I received this email a few moments ago and, having just left my job in the past 24 hours, I had the head space to respond in a way that I hope was helpful.
Hello, I saw your post on y combinator to a founder who was being acquihired and wanted advice. I am currently at the point where we are starting serious heads of terms for an acquihire of my 4 man business to a major XYZ company and could use a little advice. In particular, the terms they are offering for the deal seem a bit worse than my last time I was in a startup that was acquired, but in that instance I was not a founder. We are considering hiring a 3rd party tax expert with lots of m&a experience to handle the negotiation for about $30k. Does that make sense? The deal is around 4 to 4.6 million, and due to the large equity stake and potential for leadership it sounds good, but they are framing the retention as a minimum bonus which sounds a bit off. Thank you for taking the time to read this rather out of the blue email - any tips would really help me out! Thanks, Some Person On the Internet
Here was my response:
- Terms being worse. Well the world is kind of in free fall right now so, honestly, that doesn't surprise me.
- Are you profitable? Do you have any revenues?
- Why do they want to buy you? Understanding this may give you better negotiation leverage.
- Are you US based or International? I understand little about taxes in general and less so outside the U.S.
- Is the compensation stock, options, cash or something else?
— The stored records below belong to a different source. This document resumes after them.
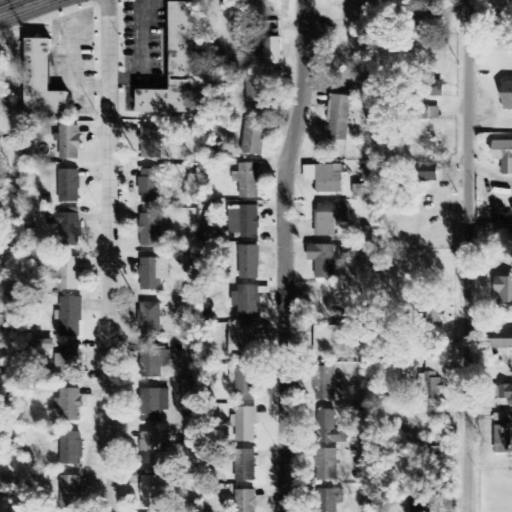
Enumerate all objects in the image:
road: (28, 2)
road: (20, 7)
building: (507, 30)
building: (178, 41)
building: (273, 52)
building: (177, 68)
building: (38, 78)
building: (44, 81)
building: (439, 89)
building: (508, 92)
building: (161, 97)
building: (257, 97)
building: (507, 97)
building: (339, 114)
building: (254, 139)
building: (69, 143)
building: (151, 143)
building: (504, 156)
building: (429, 173)
building: (325, 178)
building: (248, 181)
building: (152, 186)
building: (69, 187)
building: (358, 192)
building: (330, 218)
building: (250, 223)
building: (66, 228)
building: (152, 230)
road: (285, 254)
road: (108, 256)
road: (467, 256)
building: (323, 261)
building: (249, 263)
building: (66, 272)
building: (153, 274)
building: (247, 303)
building: (71, 319)
building: (150, 320)
building: (330, 341)
building: (242, 342)
building: (44, 346)
building: (502, 347)
building: (154, 361)
building: (71, 363)
building: (432, 367)
building: (244, 383)
building: (434, 390)
building: (506, 394)
building: (71, 406)
building: (154, 406)
building: (509, 417)
building: (246, 426)
building: (330, 430)
building: (503, 437)
building: (430, 447)
building: (152, 449)
building: (72, 450)
building: (328, 465)
building: (245, 466)
building: (71, 493)
building: (153, 493)
building: (331, 500)
building: (246, 501)
building: (423, 505)
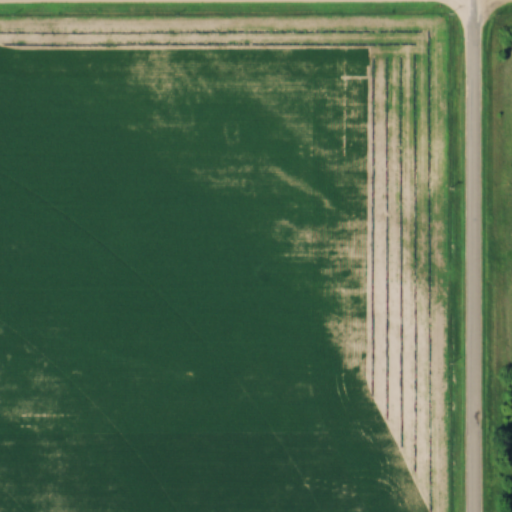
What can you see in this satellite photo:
road: (237, 0)
road: (476, 255)
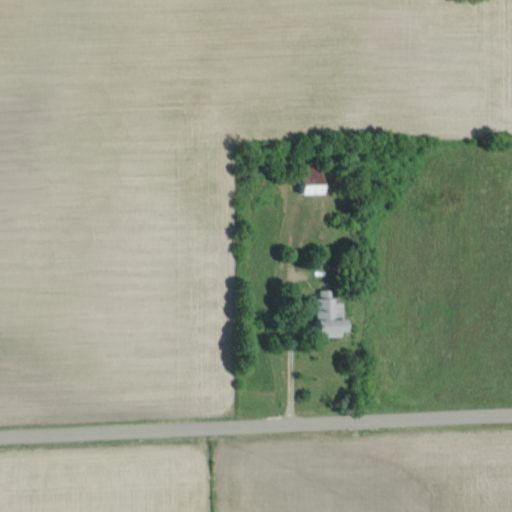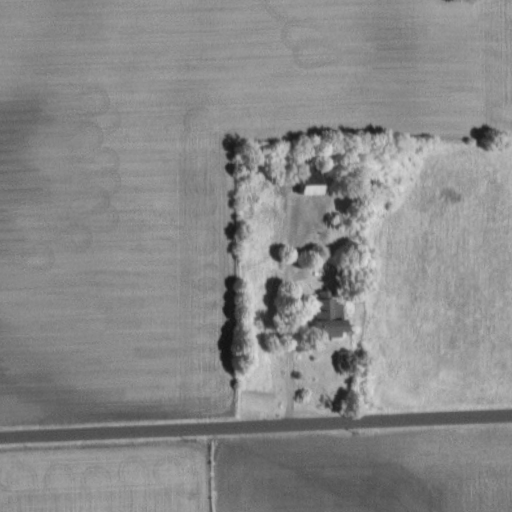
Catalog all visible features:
building: (307, 190)
building: (328, 317)
road: (289, 357)
road: (255, 421)
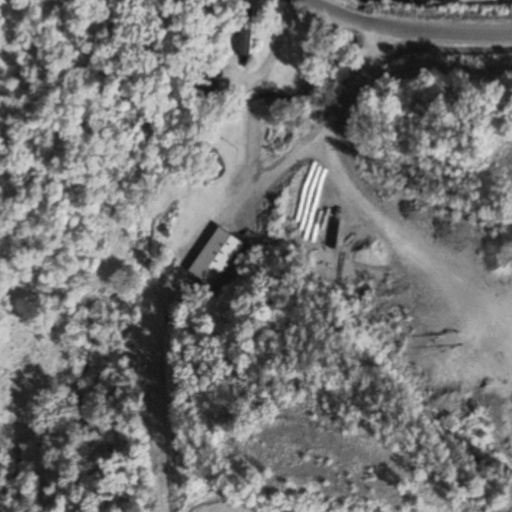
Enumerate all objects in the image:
road: (398, 27)
building: (243, 29)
- Is there any cash component to the deal? If not then I'd strongly argue for getting some damn cash. Equity can amount to funny money and there are lots of ways that you can be screwed over via equity (example; dilution). Personally I'd look for an amount of cash which is meaningful to you personally and represents some percentage of the deal. If the deal is for 2 million and you have 2 founders then $200,000 is only 10% and represents $100,000 each. Usually a $100,000 makes some bit of difference in your life (down payment on a house, pay off debt, new car free and clear). Get something that is absolutely concrete out of the deal. When I was pushed out of Feedster, my blog search startup, I walked away with $30,000 which was damn little for the work I put in but gave my wife and I a nice down payment on a house I lived in for the next 10 years. Again get something absolutely concrete from the deal and cash is concrete; no one can cheat you out of it once it is in your hands.
- Is the company buying you public or private? If they aren't public then that equity may not ever matter.
- Is the compensation up front or earned over time? If so, how long?
- Do you like the people buying you? How much time have you spent with them? You are contemplating what amounts to a long term marriage and my guess is that you've barely dated (strongly consider this analogy).
- In my experience there is a STRONG likelihood you won't last (most founders tend not to). If you walk out do you stay compensated? i.e. options go the hell away when you walk; stock doesn't. I was forced out of the first company I sold to (an acquihire in today's vernacular) and I had 72,000 odd stock options at a low strike price. Over the course of the next year that stock when up $10 a share and I've always regarded that event as something that cost me almost a million dollars. These things really do happen.
- Get references on the tax expert. 30K is, 1.5% of the deal? That seems pretty reasonable. You can easily lose more than that in a tax bill. Make sure the expert is loyal to you and not the acquirer,
- Find another founder they bought out – NOT a reference they gave you – and talk to them.